Overall it was a good time. Sydney got treats, most of which he held delicately between his teeth, then spat out disdainfully and completely ignored. I didn’t get any treats even though I stared my “WANT” at them, and I also wasn’t offered any of the broccoli or savory meatiness Sydney’s man was cooking. But my human’s body language melted into a form that was very loose and relaxed and very happy. Her shoulders slid back, and the stiffness leached out of her spine. She and her best friend chatted in animated voices, until it was way past reasonable dinner time and my belly gnawed a hole in itself and the bright lights beyond the glass door shone starkly against the blackness of the sky. And they practiced the ritual where they wrap their arms around each other and press their chests together - which looks like a dominance game but isn’t. My human even made this signal with Sydney’s male person, and she never once gave off a “don’t touch me” smell.
I know that there are things humans get sad about that dogs don’t understand. There’s a lot that’s happened to my human lately, a lot that’s happening with her family, and she’s living on the periphery of great transition, and through her I’m brushing the edges of this change. The cardboard boxes have appeared, and scent objects are vanishing or being moved around, and half the time none of the right humans are to be found where they’re supposed to be. My vision may be poor, but I’m not nose-deaf to the signs. Maybe we’ll be living in a sixth house soon.
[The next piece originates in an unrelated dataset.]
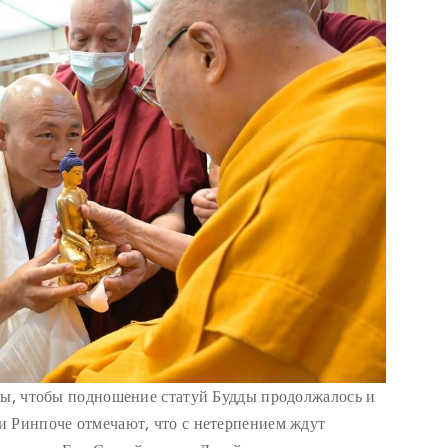
бы, чтобы подношение статуй Будды продолжалось и
и Ринпоче отмечают, что с нетерпением ждут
Dogs sense change on the wind even if we don’t understand what exactly is occurring. That’s why sometimes all of a sudden, we need to relearn where it’s appropriate to relieve ourselves, even if we’ve never ever lifted a leg in the house before. We smell loneliness and heartache in our humans - the ragged edged, gaping holes they carve in their own souls and in each other - and we worry that our pack isn’t okay. Humans make the rules in the world, but somehow, they’re the ones who wind up the most often hurt and lost. Dogs are never lost, even curling up in corners in stinky condos instead of homes, so long as our packs have leadership that smells young and healthy and free inside. There are people who wouldn’t get out of bed in the morning, much less walk their dog five miles, if they felt unwell, but my human never lets her sickness interrupt the important business of our life. That, more than anything - even doing the bad thing - would be admitting defeat. And as a dog that’s something I understand intuitively because even an old, arthritic, dog hobbles to the door with pitiful eagerness if his human picks up his leash, because until it’s time to lay down and die he knows that a dog has just got to walk. I worry about my human, but tonight she was happy with her best friend, and in the morning, she’ll wake up and we’ll travel together, and even if my nose tells me that she’s forcing herself to stagger each next step and smile through the pain or that she took more medicine than usual, she’ll smell like “I got this.” And I’ll know that I’m safe.